You know that $abcd = -8$ and $cd = -8.$ Therefore $ab= 1.$
From the coefficient of $x$ in the polynomial, you know that $abc + acd + abd + bcd = -26$ (note: not $+26$).
But since $ab=1$ and $cd=-8$, you can see that
$abc + acd + abd + bcd = c - 8a + d - 8b.$
$$ -8a - 8b + c + d = -26. \tag1 $$
But you also know that
$$ a + b + c + d = 1. \tag2 $$
Subtract Equation $(1)$ from Equation $(2)$:
$$ 9a + 9b = 27. $$
That is, $a + b = 3.$ But $b = \frac1a,$ so we have
a + \frac1a &= 3, \\
a^2 + 1 &= 3a, \\
a^2 - 3a + 1 &= 0. \\
Apply the quadratic formula to solve $y^2 - 3y + 1 = 0.$
Note by symmetry that $a$ and $b$ both are solutions of this equation.

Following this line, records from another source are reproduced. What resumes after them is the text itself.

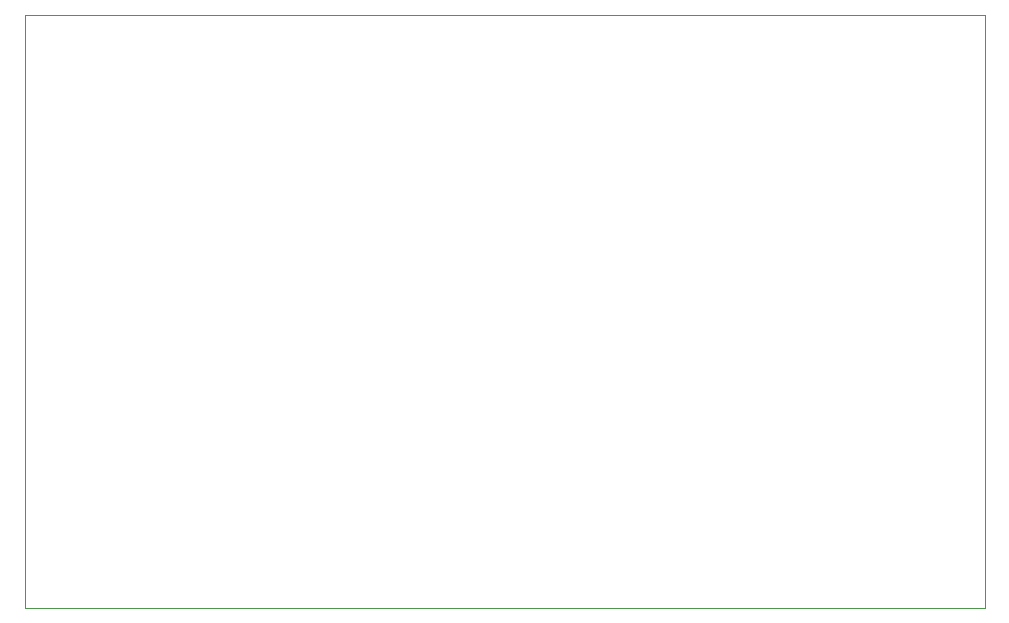
<source format=gbr>
G04 #@! TF.GenerationSoftware,KiCad,Pcbnew,(5.1.4-0-10_14)*
G04 #@! TF.CreationDate,2019-12-07T10:25:11-08:00*
G04 #@! TF.ProjectId,slow-clock,736c6f77-2d63-46c6-9f63-6b2e6b696361,rev?*
G04 #@! TF.SameCoordinates,Original*
G04 #@! TF.FileFunction,Profile,NP*
%FSLAX46Y46*%
G04 Gerber Fmt 4.6, Leading zero omitted, Abs format (unit mm)*
G04 Created by KiCad (PCBNEW (5.1.4-0-10_14)) date 2019-12-07 10:25:11*
%MOMM*%
%LPD*%
G04 APERTURE LIST*
%ADD10C,0.100000*%
G04 APERTURE END LIST*
D10*
X24130000Y-48895000D02*
X24130000Y-19050000D01*
X24130000Y-55245000D02*
X24130000Y-48895000D01*
X24130000Y-69215000D02*
X24130000Y-55245000D01*
X105410000Y-69215000D02*
X24130000Y-69215000D01*
X105410000Y-19050000D02*
X105410000Y-69215000D01*
X24130000Y-19050000D02*
X105410000Y-19050000D01*
M02*

</source>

But you are given that $a > b$, so you can see how to match $a$ and $b$ with the two solutions of the quadratic formula.
For $c$ and $d,$ multiply Equation $(2)$ by $8$ and add the result to Equation $(1)$.
You get $9c + 9d = -18.$ But also $d = -\frac8c.$ Again you can get a quadratic equation out of this and solve it, then use the information that $c < d$ to know which root is which.
No guesswork is required, although if you do guess cleverly you can shorten the path a little.